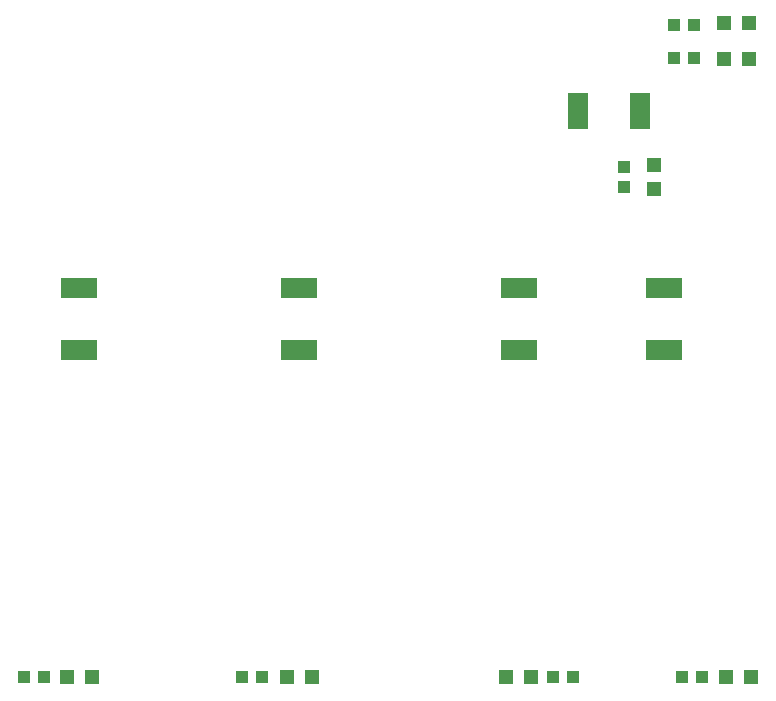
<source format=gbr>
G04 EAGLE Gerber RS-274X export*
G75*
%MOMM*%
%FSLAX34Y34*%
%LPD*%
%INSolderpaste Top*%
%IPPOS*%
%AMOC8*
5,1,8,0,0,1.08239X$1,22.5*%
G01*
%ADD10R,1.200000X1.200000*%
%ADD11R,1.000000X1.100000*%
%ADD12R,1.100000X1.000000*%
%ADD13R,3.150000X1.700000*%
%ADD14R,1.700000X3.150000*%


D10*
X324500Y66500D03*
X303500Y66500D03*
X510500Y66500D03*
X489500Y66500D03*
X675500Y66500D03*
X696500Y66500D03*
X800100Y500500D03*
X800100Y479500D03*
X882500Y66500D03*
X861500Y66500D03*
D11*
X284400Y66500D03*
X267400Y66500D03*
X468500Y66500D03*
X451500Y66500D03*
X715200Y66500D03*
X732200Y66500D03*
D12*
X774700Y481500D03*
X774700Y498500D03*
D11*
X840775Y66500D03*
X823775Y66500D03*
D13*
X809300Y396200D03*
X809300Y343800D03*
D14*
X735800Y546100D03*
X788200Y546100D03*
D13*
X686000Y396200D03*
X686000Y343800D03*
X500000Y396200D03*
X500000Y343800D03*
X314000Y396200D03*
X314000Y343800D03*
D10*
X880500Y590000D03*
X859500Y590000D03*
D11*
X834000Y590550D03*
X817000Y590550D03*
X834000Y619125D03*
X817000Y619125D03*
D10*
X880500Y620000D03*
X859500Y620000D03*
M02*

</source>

...

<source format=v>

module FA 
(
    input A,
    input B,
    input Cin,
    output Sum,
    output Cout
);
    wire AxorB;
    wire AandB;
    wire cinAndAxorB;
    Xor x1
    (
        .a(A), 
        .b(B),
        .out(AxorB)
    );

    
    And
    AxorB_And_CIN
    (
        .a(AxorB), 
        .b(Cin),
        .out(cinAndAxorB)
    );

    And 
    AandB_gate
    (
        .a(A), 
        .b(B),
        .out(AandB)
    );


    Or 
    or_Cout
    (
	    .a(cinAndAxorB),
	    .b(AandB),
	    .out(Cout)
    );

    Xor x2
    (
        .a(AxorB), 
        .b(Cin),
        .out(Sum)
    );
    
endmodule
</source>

---

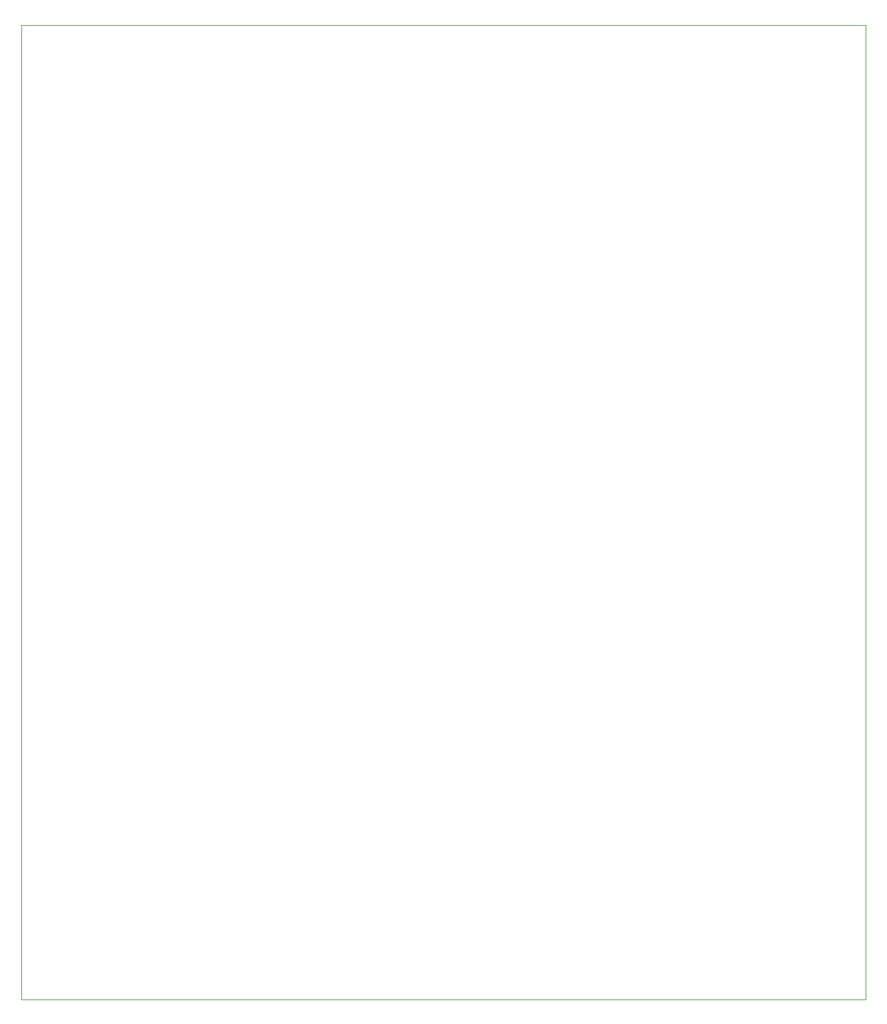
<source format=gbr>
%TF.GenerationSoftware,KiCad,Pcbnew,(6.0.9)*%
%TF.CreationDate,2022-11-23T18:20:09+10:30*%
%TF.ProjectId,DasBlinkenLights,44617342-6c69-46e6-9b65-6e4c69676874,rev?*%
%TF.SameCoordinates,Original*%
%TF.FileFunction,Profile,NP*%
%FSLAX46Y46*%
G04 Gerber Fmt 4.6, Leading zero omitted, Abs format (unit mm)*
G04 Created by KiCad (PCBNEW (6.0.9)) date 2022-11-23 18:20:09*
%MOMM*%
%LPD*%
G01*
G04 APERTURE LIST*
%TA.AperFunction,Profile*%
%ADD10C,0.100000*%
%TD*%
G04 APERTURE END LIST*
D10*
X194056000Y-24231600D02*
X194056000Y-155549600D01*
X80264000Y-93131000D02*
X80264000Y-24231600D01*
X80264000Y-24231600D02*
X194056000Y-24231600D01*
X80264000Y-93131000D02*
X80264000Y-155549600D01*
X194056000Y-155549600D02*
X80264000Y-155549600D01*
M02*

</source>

* **Description of the task**: What lines above contain the word "Gerber"? Return each such line.

* **Answer to this task**:
G04 EAGLE Gerber RS-274X export*
G04 Gerber Fmt 4.6, Leading zero omitted, Abs format (unit mm)*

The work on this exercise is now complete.